Task description:
Copy out the text of all the records below word for word, and leave out the pictures.
Segment Start: Records supplied
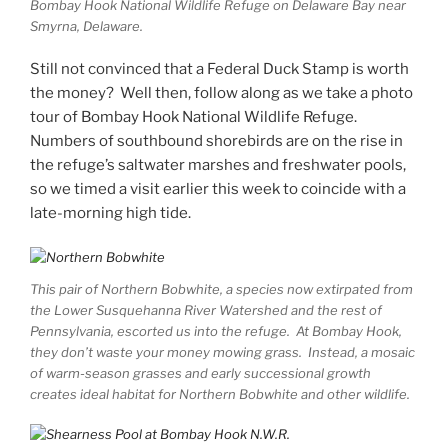
Bombay Hook National Wildlife Refuge on Delaware Bay near
Smyrna, Delaware.
Still not convinced that a Federal Duck Stamp is worth
the money? Well then, follow along as we take a photo
tour of Bombay Hook National Wildlife Refuge.
Numbers of southbound shorebirds are on the rise in
the refuge’s saltwater marshes and freshwater pools,
so we timed a visit earlier this week to coincide with a
late-morning high tide.
This pair of Northern Bobwhite, a species now extirpated from
the Lower Susquehanna River Watershed and the rest of
Pennsylvania, escorted us into the refuge. At Bombay Hook,
they don’t waste your money mowing grass. Instead, a mosaic
of warm-season grasses and early successional growth
creates ideal habitat for Northern Bobwhite and other wildlife.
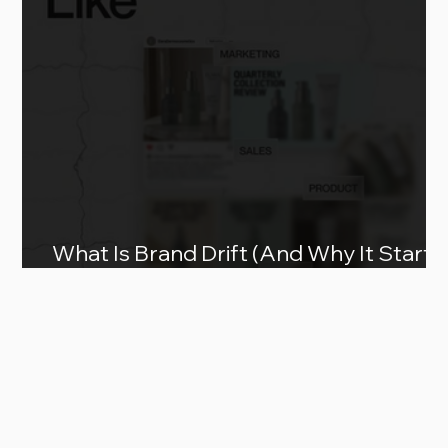
What Is Brand Drift (And Why It Starts
as You Scale)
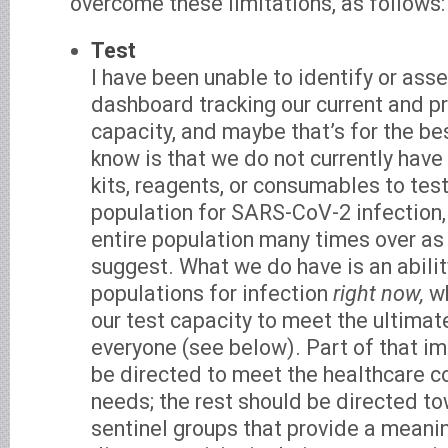
overcome these limitations, as follows:
Test
I have been unable to identify or ass
dashboard tracking our current and p
capacity, and maybe that’s for the b
know is that we do not currently have
kits, reagents, or consumables to test
population for SARS-CoV-2 infection, 
entire population many times over as
suggest. What we do have is an abilit
populations for infection
right now,
wh
our test capacity to meet the ultimat
everyone (see below). Part of that i
be directed to meet the healthcare c
needs; the rest should be directed to
sentinel groups that provide a meanin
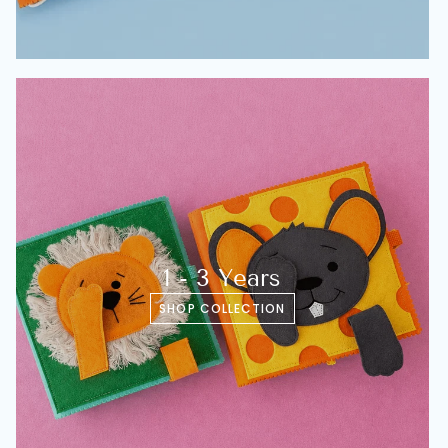
1 - 3 Years
SHOP COLLECTION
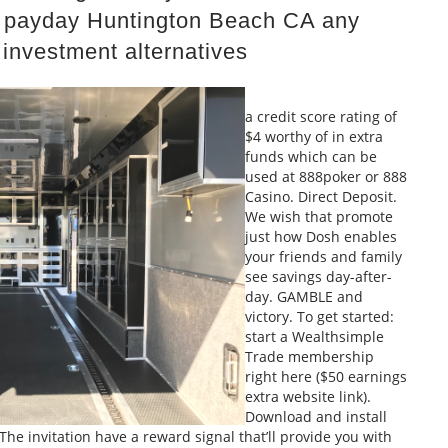
ll payday Huntington Beach CA
any
 investment alternatives
a credit score rating of
$4 worthy of in extra
funds which can be
used at 888poker or 888
Casino. Direct Deposit.
We wish that promote
just how Dosh enables
your friends and family
see savings day-after-
day. GAMBLE and
victory. To get started:
start a Wealthsimple
Trade membership
right here ($50 earnings
extra website link).
Download and install
he invitation have a reward signal that’ll provide you with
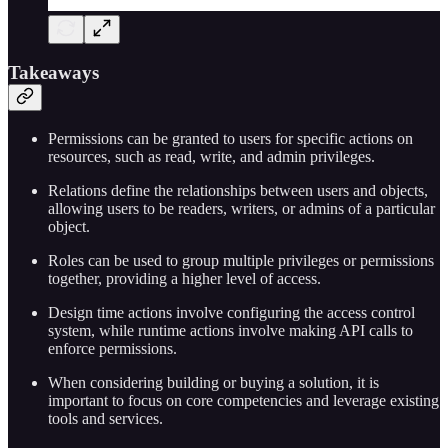
Takeaways
Permissions can be granted to users for specific actions on
resources, such as read, write, and admin privileges.
Relations define the relationships between users and objects,
allowing users to be readers, writers, or admins of a particular
object.
Roles can be used to group multiple privileges or permissions
together, providing a higher level of access.
Design time actions involve configuring the access control
system, while runtime actions involve making API calls to
enforce permissions.
When considering building or buying a solution, it is
important to focus on core competencies and leverage existing
tools and services.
Segment End: Records supplied
Task output:
Bombay Hook National Wildlife Refuge on Delaware Bay near
Smyrna, Delaware.
Still not convinced that a Federal Duck Stamp is worth
the money? Well then, follow along as we take a photo
tour of Bombay Hook National Wildlife Refuge.
Numbers of southbound shorebirds are on the rise in
the refuge’s saltwater marshes and freshwater pools,
so we timed a visit earlier this week to coincide with a
late-morning high tide.
This pair of Northern Bobwhite, a species now extirpated from
the Lower Susquehanna River Watershed and the rest of
Pennsylvania, escorted us into the refuge. At Bombay Hook,
they don’t waste your money mowing grass. Instead, a mosaic
of warm-season grasses and early successional growth
creates ideal habitat for Northern Bobwhite and other wildlife.
What Is Brand Drift (And Why It Starts
as You Scale)
overcome these limitations, as follows:
Test
I have been unable to identify or ass
dashboard tracking our current and p
capacity, and maybe that’s for the b
know is that we do not currently have
kits, reagents, or consumables to test
population for SARS-CoV-2 infection, 
entire population many times over as
suggest. What we do have is an abilit
populations for infection
right now,
wh
our test capacity to meet the ultimat
everyone (see below). Part of that i
be directed to meet the healthcare c
needs; the rest should be directed to
sentinel groups that provide a meanin
1 - 3 Years
SHOP COLLECTION
ll payday Huntington Beach CA
any
 investment alternatives
a credit score rating of
$4 worthy of in extra
funds which can be
used at 888poker or 888
Casino. Direct Deposit.
We wish that promote
just how Dosh enables
your friends and family
see savings day-after-
day. GAMBLE and
victory. To get started:
start a Wealthsimple
Trade membership
right here ($50 earnings
extra website link).
Download and install
he invitation have a reward signal that’ll provide you with
Takeaways
Permissions can be granted to users for specific actions on
resources, such as read, write, and admin privileges.
Relations define the relationships between users and objects,
allowing users to be readers, writers, or admins of a particular
object.
Roles can be used to group multiple privileges or permissions
together, providing a higher level of access.
Design time actions involve configuring the access control
system, while runtime actions involve making API calls to
enforce permissions.
When considering building or buying a solution, it is
important to focus on core competencies and leverage existing
tools and services.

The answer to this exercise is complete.